When Vick ran to the outside, defensive ends Jevon Kearse and Derrick Burgess were waiting. When Vick tried to cut back and run up the middle, defensive tackles Corey Simon, Hollis Thomas and Darwin Walker were plugging the holes. The Eagles' cornerbacks jammed the Falcons' receivers at the line of scrimmage, so when Vick had to scramble, he had nowhere to run.

"There are a lot of gray areas when you're scouting him," Burgess said. "You can contain him, but if he goes inside, you've got to go back inside. If he runs outside, you've got to make sure you're back outside. Basically, you do what you have to do to get him down and get him out of his rhythm. It's like basketball, you've got to watch the guy's hips."

The Eagles contained Vick, holding him to only 26 rushing yards on four attempts and 136 yards on 11-for-24 passing. Vick, a former Virginia Tech star, was sacked four times, twice by Burgess and once each by Kearse and Thomas.

In a 47-17 victory over the St. Louis Rams in an NFC semifinal Jan. 15, Vick ran eight times for 119 yards, the most by a quarterback in an NFL playoff game, and completed 12 of 16 passes for 82 yards and two touchdowns.

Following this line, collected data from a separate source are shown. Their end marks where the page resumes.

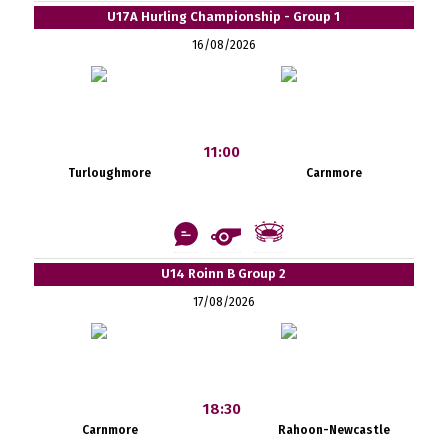
U17A Hurling Championship - Group 1
16/08/2026
11:00
Turloughmore
Carnmore
U14 Roinn B Group 2
17/08/2026
18:30
Carnmore
Rahoon-Newcastle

"It's never a surprise when Vick makes a play, he has that ability," Simon said. "We wanted to minimize his big plays. We had to be disciplined. I think the defensive tackles did a good job of forcing the pocket up in his face, and then Jevon and the guys wouldn't let him get outside. He had nowhere to go."

The Eagles also bottled up Falcons tailbacks Warrick Dunn and T.J. Duckett, who combined to run for 73 yards on 22 carries. Against the Rams, they had 32 carries for 208 yards and three touchdowns.

"They had Jevon Kearse on one end and another good defensive lineman on the other end keeping good containment and making sure that I didn't get outside of the pocket," Vick said. "I think that was their first priority. They did a great job doing it and with the coverage they played in the secondary, they didn't allow our receivers to get off blocks and get downfield."

The Eagles did their best against Vick when the Falcons were close to the goal line. Trailing 7-0 early in the second quarter, the Falcons moved inside the Eagles 25. On third and five, the Falcons used Vick as a decoy, lining him up in the slot and sending him in motion to the right. Dunn took a direct snap from center Todd McClure, ran left and gained seven yards and a first down.

Two plays later, the Falcons had first and goal at the 2, but Duckett was pulled down for a one-yard loss. On second and goal, safety Michael Lewis jumped and batted down Vick's pass, which was going to the left flat for fullback Fred McCrary. On third down, Vick faced pressure in the pocket, didn't see tight end Alge Crumpler open in the back of the end zone, and was sacked by Thomas for a two-yard loss. The Falcons settled for Jay Feely's 23-yard field goal.

Containing Vick "was probably 80 percent of our run defense," Eagles defensive coordinator Jim Johnson said. "We wanted to be aggressive. I told the guys, 'I don't want you standing around watching Michael Vick.' We were going to be aggressive, but we were going to play smart."

Vick struggled with passing again, as he continues to adapt to the West Coast offense that Mora and offensive coordinator Greg Knapp brought from the San Francisco 49ers. It was the eighth time in 16 games (he sat out one of the Falcons' last two regular season games and played sparingly in the other) that he threw for 150 or fewer yards.

"I think Vick is extremely close" to becoming a complete quarterback, Mora said. "He's already knocking on the door. Michael Vick accomplished some tremendous things being only 24 years old and in his first year in a system. We've got a lot of things to improve on as a team, not just Michael Vick."

Vick said he is looking forward to another offseason of study.

"This was our first year together," he said. "We're a new football team and we're still learning the system. It's going to take time, but I promise we're going to do better next year, and I'm looking forward to it."